I hope I reacted better than I did in the past. I told her I understood that and S. and I would still help her read her books. But it again made me sad at how that milestone is so concrete to the younger kids. They see all the praise and attention big sister is getting and know they can’t compete. C. will sit down with books and flip through them, point at the words, and make up her own stories. But she knows that isn’t really reading. She’ll get there, and then we’ll go through the same thing again with L. But I wish we could avoid those sad little responses.

Businessman’s Special

I made my first-ever visit to Cincinnati’s Great America Ballpark on Thursday to catch a Cardinals-Reds matinee. Good times all around.

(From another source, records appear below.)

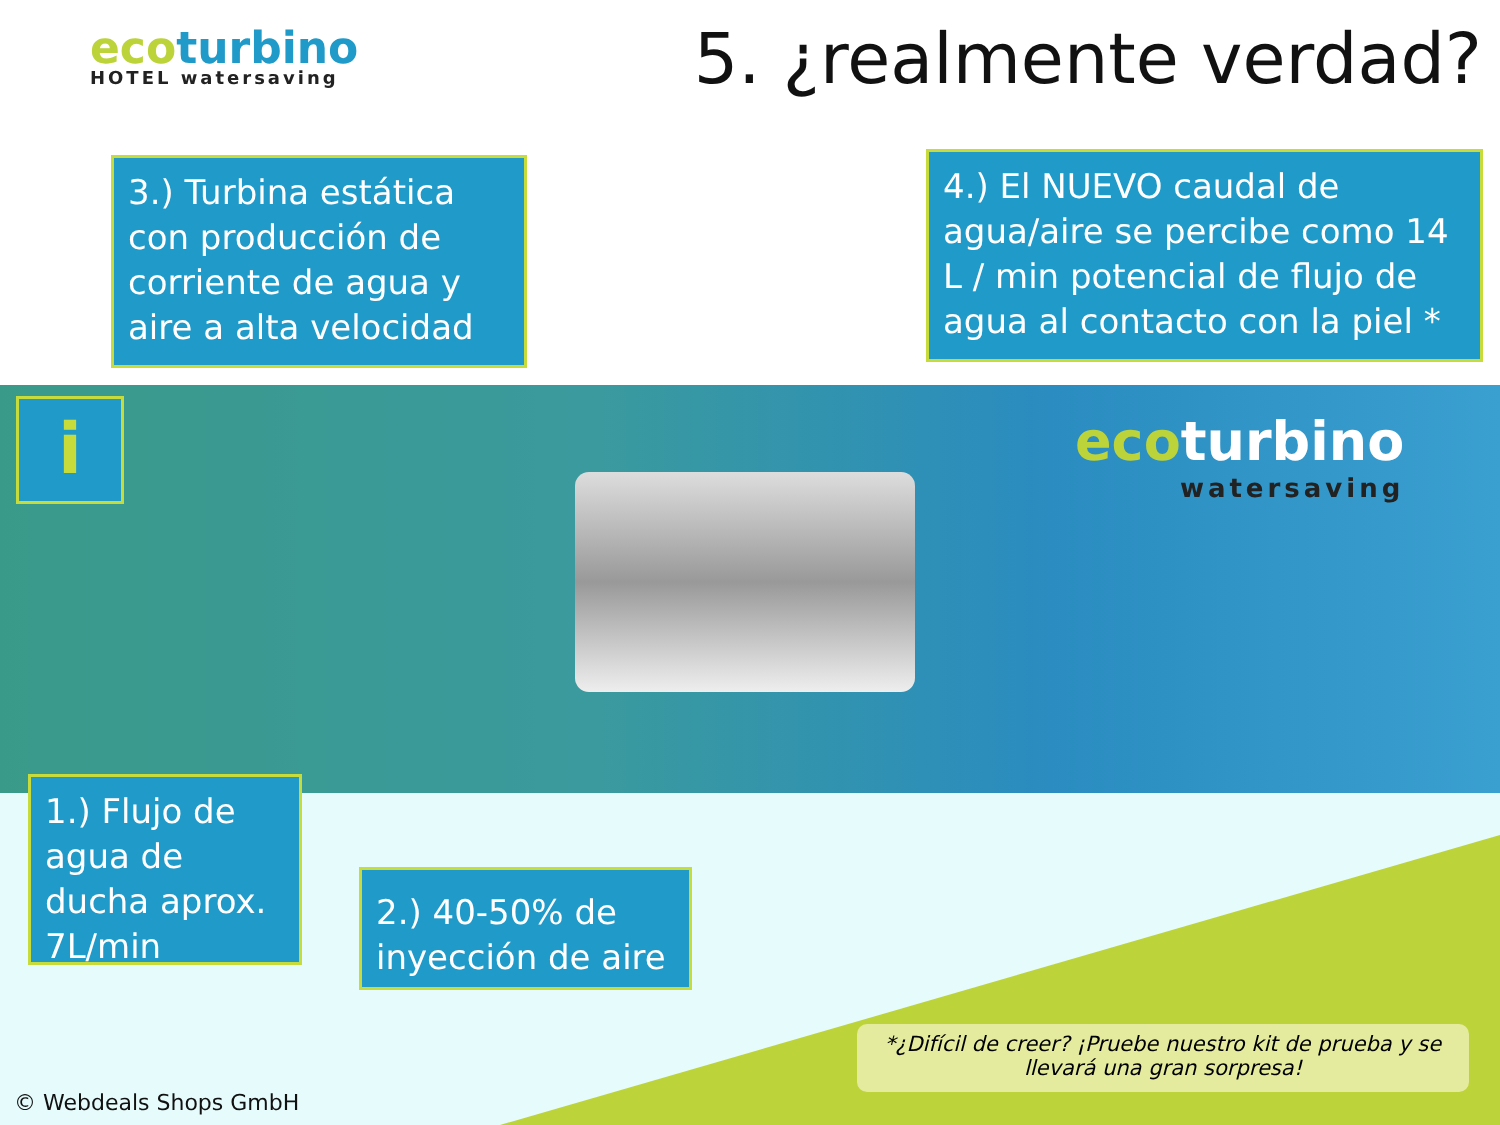ecoturbino
HOTEL watersaving
5. ¿realmente verdad?
i ecoturbino
watersaving
3.) Turbina estática con producción de corriente de agua y aire a alta velocidad
4.) El NUEVO caudal de agua/aire se percibe como 14 L / min potencial de flujo de agua al contacto con la piel *
1.) Flujo de agua de ducha aprox. 7L/min
2.) 40-50% de inyección de aire
*¿Difícil de creer? ¡Pruebe nuestro kit de prueba y se llevará una gran sorpresa!
© Webdeals Shops GmbH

We cruised down I-74 and arrived in Cincy just in time to hook up with some friends who just happened to have a pocket-full of extra tickets. I’m pretty sure you can’t beat $20 for three tickets on a day when you can pick your seat. With only about 13,000 people in attendance, we were able to sit with our friends who had front row seats down the right field line. We got some good natured hassling from an older usher, but as soon as he saw we had friends with legit tickets in his section, he began ripping his supervisors for making him check tickets on a day when the ballpark was roughly 1/4 full.

It was an overcast and cool day, but each time the sun popped out, we toasted our good fortune for being at a major league baseball game on a weekday.

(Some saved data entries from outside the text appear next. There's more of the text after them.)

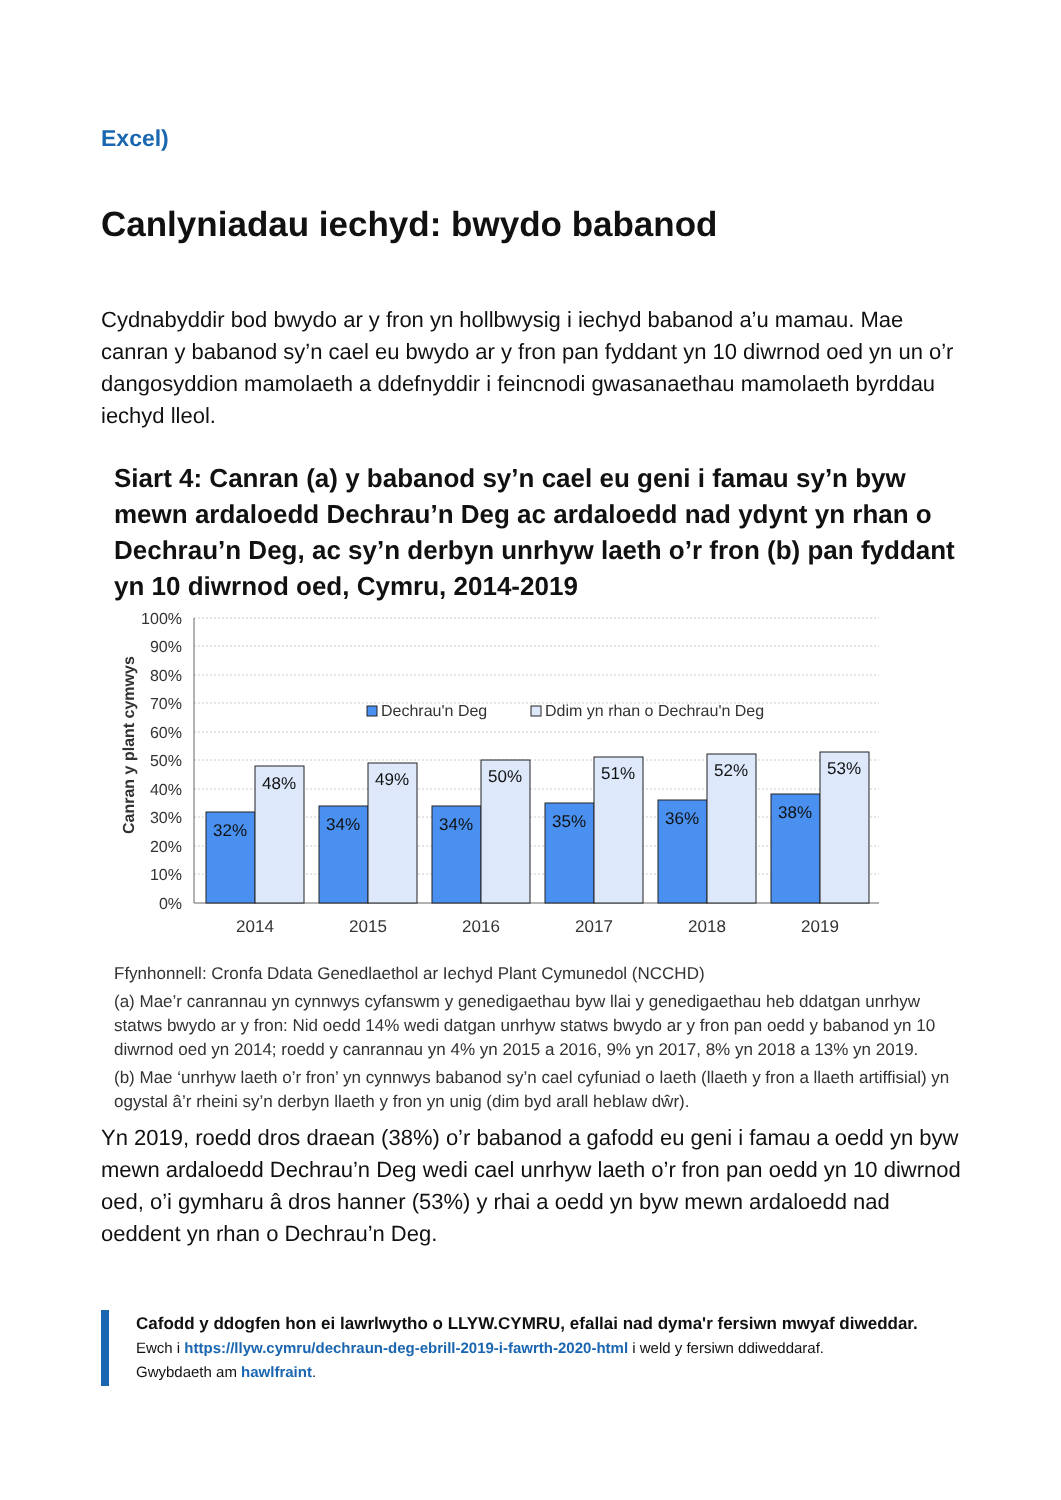Excel)
Canlyniadau iechyd: bwydo babanod
Cydnabyddir bod bwydo ar y fron yn hollbwysig i iechyd babanod a’u mamau. Mae canran y babanod sy’n cael eu bwydo ar y fron pan fyddant yn 10 diwrnod oed yn un o’r dangosyddion mamolaeth a ddefnyddir i feincnodi gwasanaethau mamolaeth byrddau iechyd lleol.
Siart 4: Canran (a) y babanod sy’n cael eu geni i famau sy’n byw mewn ardaloedd Dechrau’n Deg ac ardaloedd nad ydynt yn rhan o Dechrau’n Deg, ac sy’n derbyn unrhyw laeth o’r fron (b) pan fyddant yn 10 diwrnod oed, Cymru, 2014-2019
Canran y plant cymwys
100%
90%
80%
70%
60%
50%
40%
30%
20%
10%
0%
Dechrau'n Deg
Ddim yn rhan o Dechrau'n Deg
32%
48%
34%
49%
34%
50%
35%
51%
36%
52%
38%
53%
2014
2015
2016
2017
2018
2019
Ffynhonnell: Cronfa Ddata Genedlaethol ar Iechyd Plant Cymunedol (NCCHD)
(a) Mae’r canrannau yn cynnwys cyfanswm y genedigaethau byw llai y genedigaethau heb ddatgan unrhyw statws bwydo ar y fron: Nid oedd 14% wedi datgan unrhyw statws bwydo ar y fron pan oedd y babanod yn 10 diwrnod oed yn 2014; roedd y canrannau yn 4% yn 2015 a 2016, 9% yn 2017, 8% yn 2018 a 13% yn 2019.
(b) Mae ‘unrhyw laeth o’r fron’ yn cynnwys babanod sy’n cael cyfuniad o laeth (llaeth y fron a llaeth artiffisial) yn ogystal â’r rheini sy’n derbyn llaeth y fron yn unig (dim byd arall heblaw dŵr).
Yn 2019, roedd dros draean (38%) o’r babanod a gafodd eu geni i famau a oedd yn byw mewn ardaloedd Dechrau’n Deg wedi cael unrhyw laeth o’r fron pan oedd yn 10 diwrnod oed, o’i gymharu â dros hanner (53%) y rhai a oedd yn byw mewn ardaloedd nad oeddent yn rhan o Dechrau’n Deg.
Cafodd y ddogfen hon ei lawrlwytho o LLYW.CYMRU, efallai nad dyma'r fersiwn mwyaf diweddar.
Ewch i https://llyw.cymru/dechraun-deg-ebrill-2019-i-fawrth-2020-html i weld y fersiwn ddiweddaraf.
Gwybdaeth am hawlfraint.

The stadium is nicer than I expected. It’s still fairly new, but was never hailed as an architectural wonder like some of the other parks that have gone up in the last 20 years. I’ve watched plenty of Reds games since we moved to Indy and never got a good feel for the park on TV. It is much more attractive in person. It is compact and has some old-timey qualities that make it feel like it’s been there forever. There are plenty of amenities, but it doesn’t feel like you’re at am amusement park. It fits Cincinnati’s personality nicely.

The game was solid, a pitchers-duel that ended with a Reds walk-off home run. I was in a mixed group with a couple Reds fans, one Cardinals fan, and a couple neutrals. Our host in the good seats is a bit of a loud mouth and was drinking liberally. Throw in his familiarity with the ballboy, security guys, and groundskeepers because of his season tickets and we had a recipe for a good time. He spent most of the day heckling the Cardinals’ right fielder, the guys in the Cardinals’ bullpen, and anyone else who he thought deserved some choice words. After the game, as the Cardinals bullpen staff was walking back to the dugout, one pitcher even stared him down and faked tossing a ball his way. We all lost it at the psych-move, which the Cardinals pitchers seemed to enjoy. Good times.

Great America was only the sixth big league park I’ve seen a game in. With the easy road trip and plenty of day games to choose from, I’m hoping to make it back again soon.